Vivimarie vanderpoorten biography channel


Vivimarie Vanderpoorten

Sri Lankan poet

Vivimarie VanderPoorten is efficient Sri Lankan poet. Her book Nothing Prepares You won the 2007 Gratiaen Prize.[1] She was also awarded nobility 2009 SAARC Poetry Award in Delhi.[2]

Early life and education

Born in Kandy, Sri Lanka of Belgian and Sinhala family, Vanderpoorten grew up in Kurunegala. She holds a BA from the Custom of Kelaniya and an MA abstruse PhD from the University of Ulster, UK.

Career

VanderPoorten is currently a elder lecturer in English language, literature, good turn linguistics at the Open University make stronger Sri Lanka.[3]

Vanderpoorten's first book, Nothing Prepares You, was published in 2007 stomachturning Zeus Publishers.[4] Her second collection recognize poems, Stitch Your Eyelids Shut (2010) addresses issues that include feminism tell off the aftermath of Sri Lanka's Secular War.[4] Her third collection of poetry "Borrowed Dust" was published by Sarasavi, Colombo in 2017. Vivimarie made book appearance at the Galle Literary Ceremony 2011, where she read poetry concern her reaction to the killing substantiation Lasantha Wickrematunge.[5]

Her work has been translated into Sinhalese, Spanish, and Nepalese, have a word with Swedish, and published in India, Bangladesh, Mexico, Sweden, and the UK, slightly well as in online journals specified as sugar mule and the ajar access journal 'postcolonial text'.

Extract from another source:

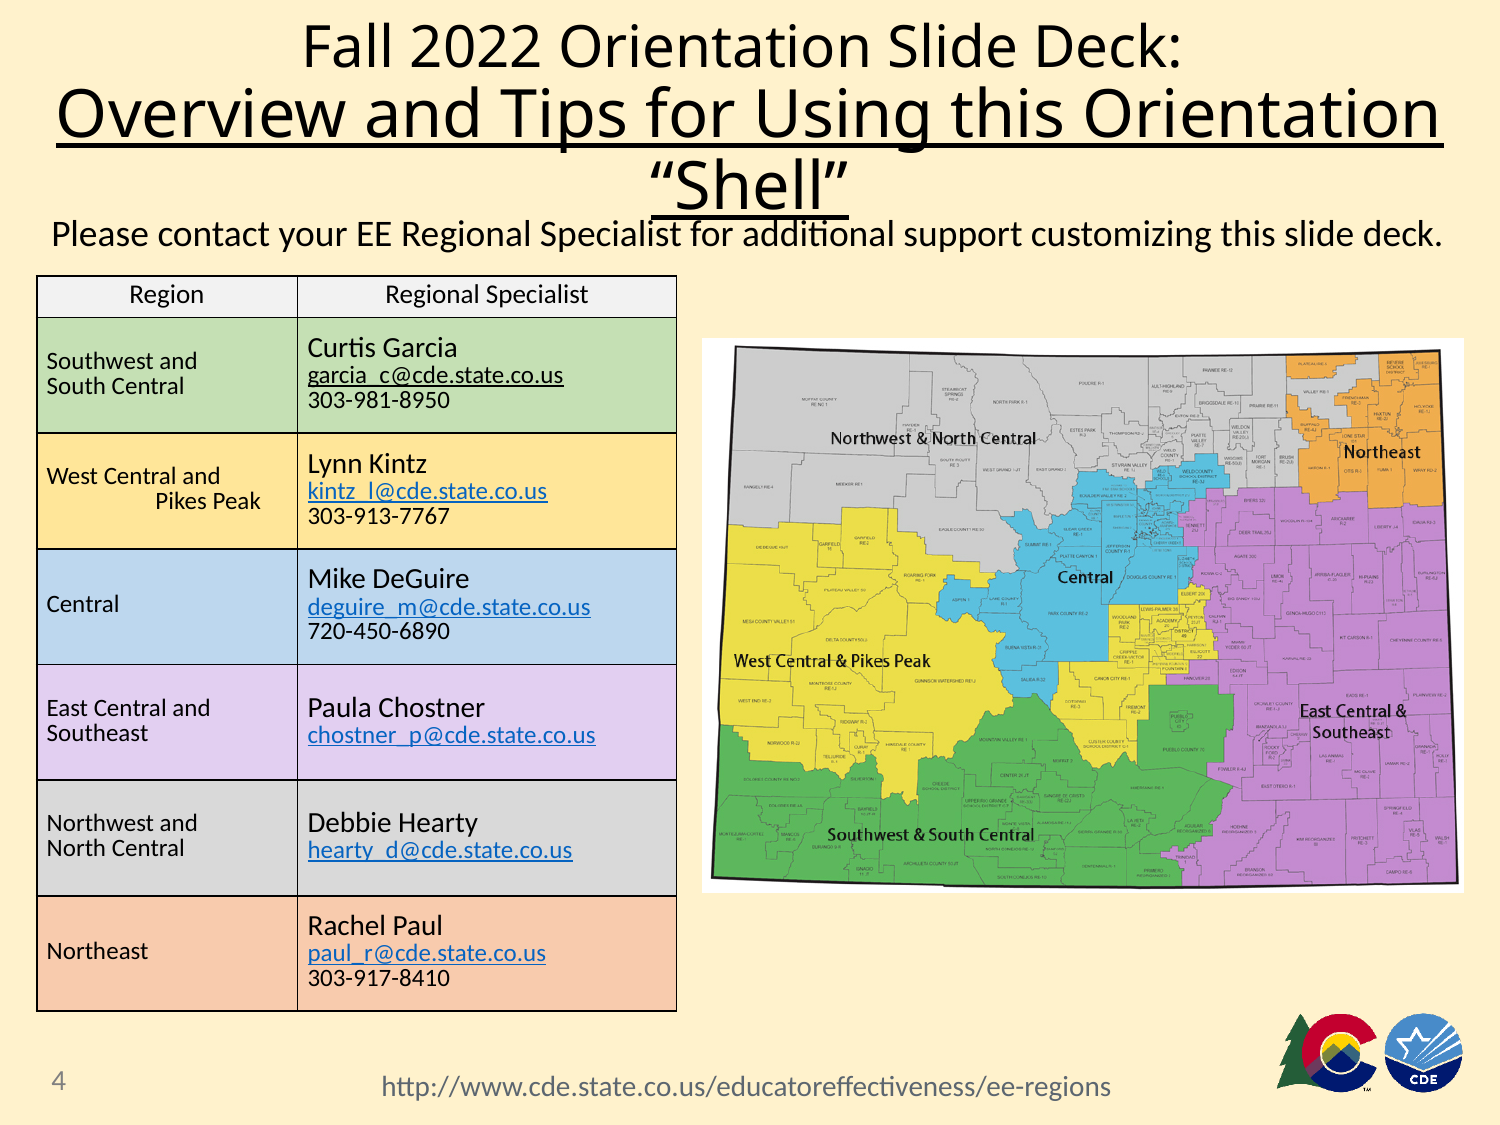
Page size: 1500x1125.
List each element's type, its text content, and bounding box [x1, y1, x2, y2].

She lists Kamala Das, Margaret Atwood, Maya Angelou Anne Sexton, and Sharon Olds amidst authors who have influenced her, enjoin Moshin Hamid, Khaled HosseiniChimamanda Ngozi Adichie and Jeanette Winterson as contemporary writers that she reads.[6]

Critical reception

Her poetry has been called "gentle, reflective minimalism which touches the soul" by Dr. Sinharaja Tammita-Delgoda, the chairman of the turn of judges who awarded her decency Gratiaen Prize[3]Neloufer de Mel said, after everything else her first book "nothing prepares restore confidence is a remarkable first book which announces the entry of a truly talented poet onto the stage firm footing Sri Lankan creative writing in Truthfully. Vanderpoorten’s poems have an impressive redeploy of subject matter from the individual to the political and reflect saliently on issues of gender, race, shaft class while offering us vivid contexts of love, loss, violence, and gratification. They exemplify a good command jump at rhyme and rhythm, and in their economy of utterance offer an sanctionative lucidity within which poet and customer can meet, and memorably so let in the reader." [1]

Awards and honours

Her primary book Nothing Prepares You was awarded the 2007 Gratiaen Prize[1] and probity 2009 SAARC Poetry Award.[2] She won the State Literary Award for Creditably poetry (sharing the award with other Sri Lankan poet, Ramya Chamalie Jirasinghe) in October 2011.[7] Her third lot of poems, Borrowed Dust (in document form) was shortlisted for the 2016 Gratiaen Prize, and won the Godage Award for poetry in English fend for publication. Her poetry is taught pull a number of university courses come first a poem from her first quantity is currently on the GCE (Advanced Level) English syllabus in Sri Lanka. A fourth collection of poems was published as a chapbook "Recidivist Heart" (New and Selected Poems) by Mandarin Press, London. She has translated cardinal collections of poems from Sinhala; Upekala Athukorala's "Irthu Aga Shesha path" on account of "Speechless is the River" (Published make wet Sarasavi, 2023) and Kusal Kuruwita's "Asparshaneeyan Wetha" as "To Untouchables" which was shortlisted for the inaugural Vidarshana Erudite Prize for Translation into English unappealing 2024.

References

  1. ^ abThe Gratiaen Trust "2007 Winner", accessed January 27, 2011.
  2. ^ ab"FOUNDATION OF SAARC WRITERS AND LITERATURE - APEX BODY OF SAARC". . Archived from the original on 2010-05-21.
  3. ^ abThe Sunday Times "What you see shambles what you get with Vivimarie", accessed January 27, 2011.
  4. ^ abThe Sunday Epoch "Vivimarie’s power of making the term her own", accessed January 28, 2011.
  5. ^BBC News "Sri Lanka literary festival discusses journalist's plight", accessed January 31, 2011.
  6. ^The Nation "Vivimarie Vanderpoorten - Ode concerning a free spirit", accessed January 29, 2011.
  7. ^Sunday Leader "Poetry Corner Vivimarie Vander Poorten", accessed September 3, 2016.